(Beginning of Extract)
Matlock / Via Gellia. Sphalerite etc

Brains

Well-known member
On various trips over the years I have noted the presence of layers of fine grained sphalerite, almost black when underground drying to a pale brown. The grains are quite fine and don't typically have a good crystal shape. On one occasion I found a small piece of well formed sphalerite with good growth habit in the deads on the floor of Snake mine.
I wonder how many Peak mines actually contain small amounts of zinc minerals? The Owd Man would have easily recognised heamatite, pyrite, calcite, fluorite, baryte and galena as common in the veins. Even hemimorphite is quite distinctive. Fine grained granulated sphalerite can look at first glance like dark fluorite, rotten wood or sooting, so maybe overlooked?
(End of Extract)
(Beginning of Records supplied)
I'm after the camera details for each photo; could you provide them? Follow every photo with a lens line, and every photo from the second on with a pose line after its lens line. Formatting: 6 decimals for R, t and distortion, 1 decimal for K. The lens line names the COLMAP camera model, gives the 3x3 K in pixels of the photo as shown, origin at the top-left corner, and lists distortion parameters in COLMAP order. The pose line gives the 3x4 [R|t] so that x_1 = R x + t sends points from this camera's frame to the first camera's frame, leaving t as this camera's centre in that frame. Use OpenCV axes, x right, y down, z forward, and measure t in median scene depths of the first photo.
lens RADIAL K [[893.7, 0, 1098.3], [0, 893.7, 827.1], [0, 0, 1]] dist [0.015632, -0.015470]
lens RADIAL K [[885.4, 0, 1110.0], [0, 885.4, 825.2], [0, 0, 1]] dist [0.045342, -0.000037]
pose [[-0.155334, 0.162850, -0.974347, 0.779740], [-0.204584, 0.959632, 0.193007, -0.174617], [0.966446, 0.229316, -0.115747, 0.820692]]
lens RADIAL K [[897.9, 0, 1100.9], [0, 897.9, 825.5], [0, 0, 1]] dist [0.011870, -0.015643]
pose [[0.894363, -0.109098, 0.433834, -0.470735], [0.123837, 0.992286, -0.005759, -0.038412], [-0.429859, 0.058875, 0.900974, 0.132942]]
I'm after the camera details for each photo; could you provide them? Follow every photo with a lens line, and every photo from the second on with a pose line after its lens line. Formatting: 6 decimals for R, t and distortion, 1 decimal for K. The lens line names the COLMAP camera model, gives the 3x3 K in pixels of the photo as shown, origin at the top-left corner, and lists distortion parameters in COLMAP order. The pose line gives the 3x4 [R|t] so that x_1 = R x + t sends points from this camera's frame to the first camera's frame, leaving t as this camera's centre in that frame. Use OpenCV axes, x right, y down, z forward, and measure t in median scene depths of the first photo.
(End of Records supplied)
• **Your objective**:
Rewrite the post about sphalerite, starting at "Well-known member" and ending at "so maybe overlooked?", with "deads" changed to "spoil". The listing was taken from a separate source.

• **Answer**:
Well-known member
On various trips over the years I have noted the presence of layers of fine grained sphalerite, almost black when underground drying to a pale brown. The grains are quite fine and don't typically have a good crystal shape. On one occasion I found a small piece of well formed sphalerite with good growth habit in the spoil on the floor of Snake mine.
I wonder how many Peak mines actually contain small amounts of zinc minerals? The Owd Man would have easily recognised heamatite, pyrite, calcite, fluorite, baryte and galena as common in the veins. Even hemimorphite is quite distinctive. Fine grained granulated sphalerite can look at first glance like dark fluorite, rotten wood or sooting, so maybe overlooked?